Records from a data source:
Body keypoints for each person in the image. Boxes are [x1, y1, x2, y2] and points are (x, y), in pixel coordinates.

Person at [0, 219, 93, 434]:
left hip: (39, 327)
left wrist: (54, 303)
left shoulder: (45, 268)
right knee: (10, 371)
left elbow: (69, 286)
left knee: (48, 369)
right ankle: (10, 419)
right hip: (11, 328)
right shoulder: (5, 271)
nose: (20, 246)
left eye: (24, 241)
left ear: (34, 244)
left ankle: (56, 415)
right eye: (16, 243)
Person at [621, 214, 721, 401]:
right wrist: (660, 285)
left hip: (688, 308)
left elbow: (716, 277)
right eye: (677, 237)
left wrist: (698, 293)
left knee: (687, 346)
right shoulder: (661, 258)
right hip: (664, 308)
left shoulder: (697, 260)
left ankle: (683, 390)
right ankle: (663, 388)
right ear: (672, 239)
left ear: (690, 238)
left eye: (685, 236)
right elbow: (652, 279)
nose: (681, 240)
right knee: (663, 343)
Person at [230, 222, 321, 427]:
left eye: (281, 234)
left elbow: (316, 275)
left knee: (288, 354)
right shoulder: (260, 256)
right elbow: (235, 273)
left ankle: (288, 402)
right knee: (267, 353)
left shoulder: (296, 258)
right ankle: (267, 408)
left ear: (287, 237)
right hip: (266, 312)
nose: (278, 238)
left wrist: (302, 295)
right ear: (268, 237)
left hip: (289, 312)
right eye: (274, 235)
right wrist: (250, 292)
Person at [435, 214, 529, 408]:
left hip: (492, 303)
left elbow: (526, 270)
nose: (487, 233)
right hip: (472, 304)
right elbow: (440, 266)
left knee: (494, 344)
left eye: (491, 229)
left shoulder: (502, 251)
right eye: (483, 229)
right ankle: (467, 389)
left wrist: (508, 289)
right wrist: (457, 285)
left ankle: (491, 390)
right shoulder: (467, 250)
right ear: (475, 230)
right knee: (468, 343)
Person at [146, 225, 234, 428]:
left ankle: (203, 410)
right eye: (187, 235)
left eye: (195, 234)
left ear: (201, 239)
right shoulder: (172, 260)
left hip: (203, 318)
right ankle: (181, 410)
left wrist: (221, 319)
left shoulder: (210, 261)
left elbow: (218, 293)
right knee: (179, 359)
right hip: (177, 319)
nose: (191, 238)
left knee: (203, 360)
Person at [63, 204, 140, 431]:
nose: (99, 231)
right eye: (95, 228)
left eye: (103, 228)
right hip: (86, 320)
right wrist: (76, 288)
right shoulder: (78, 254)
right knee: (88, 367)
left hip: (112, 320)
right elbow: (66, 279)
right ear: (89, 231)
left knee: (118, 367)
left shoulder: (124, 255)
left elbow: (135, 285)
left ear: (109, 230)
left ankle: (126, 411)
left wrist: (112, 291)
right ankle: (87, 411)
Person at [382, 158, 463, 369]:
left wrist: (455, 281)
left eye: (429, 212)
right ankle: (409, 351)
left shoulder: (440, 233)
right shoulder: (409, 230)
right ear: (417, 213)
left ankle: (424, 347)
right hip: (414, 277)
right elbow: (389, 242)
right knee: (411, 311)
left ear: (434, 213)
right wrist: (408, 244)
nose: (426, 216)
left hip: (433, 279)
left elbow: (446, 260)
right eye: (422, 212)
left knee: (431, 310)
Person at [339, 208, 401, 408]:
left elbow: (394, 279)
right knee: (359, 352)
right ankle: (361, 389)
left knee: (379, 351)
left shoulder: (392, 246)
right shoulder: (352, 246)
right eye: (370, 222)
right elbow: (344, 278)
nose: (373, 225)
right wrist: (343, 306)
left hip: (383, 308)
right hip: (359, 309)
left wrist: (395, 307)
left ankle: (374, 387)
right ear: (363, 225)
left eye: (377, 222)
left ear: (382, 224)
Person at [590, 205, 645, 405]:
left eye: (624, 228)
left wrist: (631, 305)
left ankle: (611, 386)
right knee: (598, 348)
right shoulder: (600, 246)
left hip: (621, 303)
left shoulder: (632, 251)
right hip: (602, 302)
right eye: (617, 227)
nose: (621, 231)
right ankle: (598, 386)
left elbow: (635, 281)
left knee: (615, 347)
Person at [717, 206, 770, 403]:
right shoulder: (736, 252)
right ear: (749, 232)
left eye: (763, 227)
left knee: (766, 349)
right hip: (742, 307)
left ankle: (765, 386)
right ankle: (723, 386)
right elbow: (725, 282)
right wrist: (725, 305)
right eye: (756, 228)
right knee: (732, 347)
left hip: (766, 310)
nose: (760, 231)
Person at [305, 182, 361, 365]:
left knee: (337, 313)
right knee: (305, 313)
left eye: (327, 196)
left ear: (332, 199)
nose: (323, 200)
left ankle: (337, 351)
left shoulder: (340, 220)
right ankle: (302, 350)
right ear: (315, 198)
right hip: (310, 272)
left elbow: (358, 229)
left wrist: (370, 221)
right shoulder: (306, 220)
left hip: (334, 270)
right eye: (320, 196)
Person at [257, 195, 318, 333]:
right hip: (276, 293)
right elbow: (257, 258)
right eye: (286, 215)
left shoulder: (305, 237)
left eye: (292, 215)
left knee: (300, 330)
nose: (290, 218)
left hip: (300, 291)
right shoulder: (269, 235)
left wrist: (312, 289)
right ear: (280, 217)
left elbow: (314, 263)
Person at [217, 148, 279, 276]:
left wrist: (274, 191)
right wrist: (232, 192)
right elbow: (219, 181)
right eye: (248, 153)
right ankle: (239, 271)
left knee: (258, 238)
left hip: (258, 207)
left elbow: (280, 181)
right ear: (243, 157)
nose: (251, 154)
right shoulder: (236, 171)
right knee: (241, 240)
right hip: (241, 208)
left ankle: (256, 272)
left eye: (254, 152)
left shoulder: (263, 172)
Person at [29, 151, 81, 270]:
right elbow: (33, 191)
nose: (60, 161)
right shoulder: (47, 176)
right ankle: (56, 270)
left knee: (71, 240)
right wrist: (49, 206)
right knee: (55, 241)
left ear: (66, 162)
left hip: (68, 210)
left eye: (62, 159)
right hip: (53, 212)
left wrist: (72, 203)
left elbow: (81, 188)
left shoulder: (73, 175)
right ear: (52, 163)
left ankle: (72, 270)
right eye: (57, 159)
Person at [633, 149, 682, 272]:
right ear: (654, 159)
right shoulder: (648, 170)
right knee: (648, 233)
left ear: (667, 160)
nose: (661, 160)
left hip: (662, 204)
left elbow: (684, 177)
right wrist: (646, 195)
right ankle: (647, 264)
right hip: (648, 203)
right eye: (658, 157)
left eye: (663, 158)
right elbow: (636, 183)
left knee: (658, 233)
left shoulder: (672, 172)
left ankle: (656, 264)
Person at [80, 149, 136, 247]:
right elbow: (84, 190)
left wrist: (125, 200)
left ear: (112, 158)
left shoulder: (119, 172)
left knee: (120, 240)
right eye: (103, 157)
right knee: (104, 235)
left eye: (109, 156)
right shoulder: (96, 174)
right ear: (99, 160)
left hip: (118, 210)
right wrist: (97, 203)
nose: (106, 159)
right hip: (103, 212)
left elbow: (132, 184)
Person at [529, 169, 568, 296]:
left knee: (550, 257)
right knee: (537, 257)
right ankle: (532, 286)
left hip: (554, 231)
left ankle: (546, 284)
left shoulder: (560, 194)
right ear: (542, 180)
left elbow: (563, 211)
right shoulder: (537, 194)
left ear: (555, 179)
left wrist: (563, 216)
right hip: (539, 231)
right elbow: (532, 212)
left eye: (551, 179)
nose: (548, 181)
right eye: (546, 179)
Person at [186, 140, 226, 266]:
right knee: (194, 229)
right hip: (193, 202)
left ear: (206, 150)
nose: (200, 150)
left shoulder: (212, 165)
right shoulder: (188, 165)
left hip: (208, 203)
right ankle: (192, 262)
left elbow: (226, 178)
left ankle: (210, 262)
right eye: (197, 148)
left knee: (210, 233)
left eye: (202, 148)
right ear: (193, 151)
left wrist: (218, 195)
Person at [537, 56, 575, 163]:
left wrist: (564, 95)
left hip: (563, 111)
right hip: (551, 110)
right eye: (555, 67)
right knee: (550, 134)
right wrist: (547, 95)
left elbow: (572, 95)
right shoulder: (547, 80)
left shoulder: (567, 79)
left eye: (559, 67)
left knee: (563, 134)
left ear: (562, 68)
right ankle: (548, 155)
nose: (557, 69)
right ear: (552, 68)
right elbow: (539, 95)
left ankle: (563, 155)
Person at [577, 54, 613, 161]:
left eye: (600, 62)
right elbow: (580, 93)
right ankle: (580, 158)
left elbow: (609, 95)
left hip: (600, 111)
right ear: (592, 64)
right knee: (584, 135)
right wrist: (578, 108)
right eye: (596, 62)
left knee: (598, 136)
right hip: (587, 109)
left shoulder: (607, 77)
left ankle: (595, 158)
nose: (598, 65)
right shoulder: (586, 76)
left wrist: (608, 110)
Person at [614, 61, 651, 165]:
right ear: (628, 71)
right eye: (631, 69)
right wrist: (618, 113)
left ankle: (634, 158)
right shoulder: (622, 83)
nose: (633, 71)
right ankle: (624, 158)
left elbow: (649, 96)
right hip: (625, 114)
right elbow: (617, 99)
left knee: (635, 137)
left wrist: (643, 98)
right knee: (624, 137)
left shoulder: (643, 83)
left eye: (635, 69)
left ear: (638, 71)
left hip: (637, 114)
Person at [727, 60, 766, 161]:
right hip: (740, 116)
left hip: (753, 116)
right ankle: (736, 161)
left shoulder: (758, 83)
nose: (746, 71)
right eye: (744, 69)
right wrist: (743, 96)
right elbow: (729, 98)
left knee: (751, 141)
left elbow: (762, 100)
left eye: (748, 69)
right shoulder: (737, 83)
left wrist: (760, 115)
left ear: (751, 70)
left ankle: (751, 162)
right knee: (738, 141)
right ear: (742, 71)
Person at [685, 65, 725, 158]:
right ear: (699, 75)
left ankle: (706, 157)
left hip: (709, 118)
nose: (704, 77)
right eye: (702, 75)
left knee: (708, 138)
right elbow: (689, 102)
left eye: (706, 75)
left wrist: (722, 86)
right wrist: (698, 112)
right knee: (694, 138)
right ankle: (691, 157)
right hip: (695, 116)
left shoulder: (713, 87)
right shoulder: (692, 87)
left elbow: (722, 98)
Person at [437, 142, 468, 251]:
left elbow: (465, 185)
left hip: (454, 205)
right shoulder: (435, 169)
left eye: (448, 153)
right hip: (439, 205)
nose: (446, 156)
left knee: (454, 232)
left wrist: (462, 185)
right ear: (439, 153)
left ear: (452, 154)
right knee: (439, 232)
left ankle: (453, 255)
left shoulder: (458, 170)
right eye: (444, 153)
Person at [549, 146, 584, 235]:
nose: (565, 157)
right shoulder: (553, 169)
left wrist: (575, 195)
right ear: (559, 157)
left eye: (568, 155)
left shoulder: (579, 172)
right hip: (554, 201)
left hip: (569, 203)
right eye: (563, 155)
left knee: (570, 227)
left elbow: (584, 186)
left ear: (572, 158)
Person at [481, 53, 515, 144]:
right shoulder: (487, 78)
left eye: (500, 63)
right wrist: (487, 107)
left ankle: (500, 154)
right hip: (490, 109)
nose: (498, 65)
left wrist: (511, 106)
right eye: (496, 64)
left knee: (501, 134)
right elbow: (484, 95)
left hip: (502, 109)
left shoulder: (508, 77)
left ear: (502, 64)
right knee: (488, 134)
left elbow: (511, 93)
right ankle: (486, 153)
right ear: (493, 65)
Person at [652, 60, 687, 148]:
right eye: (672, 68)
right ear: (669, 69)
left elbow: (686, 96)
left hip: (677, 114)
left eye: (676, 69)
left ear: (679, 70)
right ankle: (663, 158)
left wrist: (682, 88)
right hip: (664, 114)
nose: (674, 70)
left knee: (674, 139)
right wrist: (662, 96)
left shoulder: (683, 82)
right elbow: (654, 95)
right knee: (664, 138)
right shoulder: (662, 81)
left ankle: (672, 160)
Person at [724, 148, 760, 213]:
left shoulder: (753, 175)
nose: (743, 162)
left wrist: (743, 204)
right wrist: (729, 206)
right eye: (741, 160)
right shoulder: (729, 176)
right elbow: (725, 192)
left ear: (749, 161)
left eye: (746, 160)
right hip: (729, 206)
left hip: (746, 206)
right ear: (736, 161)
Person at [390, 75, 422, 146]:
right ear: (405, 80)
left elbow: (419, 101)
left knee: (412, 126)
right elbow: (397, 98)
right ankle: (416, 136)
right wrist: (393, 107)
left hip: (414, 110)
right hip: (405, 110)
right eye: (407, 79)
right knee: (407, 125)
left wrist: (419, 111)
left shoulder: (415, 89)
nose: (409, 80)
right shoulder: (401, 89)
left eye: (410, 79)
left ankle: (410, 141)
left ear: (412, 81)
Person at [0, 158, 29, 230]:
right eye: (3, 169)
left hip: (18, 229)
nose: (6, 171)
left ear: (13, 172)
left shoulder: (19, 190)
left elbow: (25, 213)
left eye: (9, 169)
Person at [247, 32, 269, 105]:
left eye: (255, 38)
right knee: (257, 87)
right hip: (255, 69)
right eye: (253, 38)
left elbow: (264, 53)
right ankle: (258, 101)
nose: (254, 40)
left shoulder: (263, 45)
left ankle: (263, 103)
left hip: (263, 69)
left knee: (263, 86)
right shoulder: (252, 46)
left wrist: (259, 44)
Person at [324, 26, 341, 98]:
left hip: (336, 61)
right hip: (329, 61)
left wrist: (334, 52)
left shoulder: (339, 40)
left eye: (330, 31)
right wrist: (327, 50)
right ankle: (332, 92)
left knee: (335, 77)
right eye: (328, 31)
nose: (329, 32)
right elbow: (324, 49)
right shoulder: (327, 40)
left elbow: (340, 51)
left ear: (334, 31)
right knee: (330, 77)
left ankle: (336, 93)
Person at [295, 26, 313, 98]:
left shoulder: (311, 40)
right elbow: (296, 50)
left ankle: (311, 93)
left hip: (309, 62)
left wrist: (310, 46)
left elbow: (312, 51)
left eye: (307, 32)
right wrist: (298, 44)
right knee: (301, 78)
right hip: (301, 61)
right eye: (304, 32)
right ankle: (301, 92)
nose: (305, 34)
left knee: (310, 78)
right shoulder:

WORK ITEM:
Look above for the line with "right knee: (624, 137)"; retype exactly that line, every line after it up to the line with "left eye: (448, 153)", and that line too, nothing else.

EXERCISE SOLUTION:
right knee: (624, 137)
left shoulder: (643, 83)
left eye: (635, 69)
left ear: (638, 71)
left hip: (637, 114)
Person at [727, 60, 766, 161]:
right hip: (740, 116)
left hip: (753, 116)
right ankle: (736, 161)
left shoulder: (758, 83)
nose: (746, 71)
right eye: (744, 69)
right wrist: (743, 96)
right elbow: (729, 98)
left knee: (751, 141)
left elbow: (762, 100)
left eye: (748, 69)
right shoulder: (737, 83)
left wrist: (760, 115)
left ear: (751, 70)
left ankle: (751, 162)
right knee: (738, 141)
right ear: (742, 71)
Person at [685, 65, 725, 158]:
right ear: (699, 75)
left ankle: (706, 157)
left hip: (709, 118)
nose: (704, 77)
right eye: (702, 75)
left knee: (708, 138)
right elbow: (689, 102)
left eye: (706, 75)
left wrist: (722, 86)
right wrist: (698, 112)
right knee: (694, 138)
right ankle: (691, 157)
right hip: (695, 116)
left shoulder: (713, 87)
right shoulder: (692, 87)
left elbow: (722, 98)
Person at [437, 142, 468, 251]:
left elbow: (465, 185)
left hip: (454, 205)
right shoulder: (435, 169)
left eye: (448, 153)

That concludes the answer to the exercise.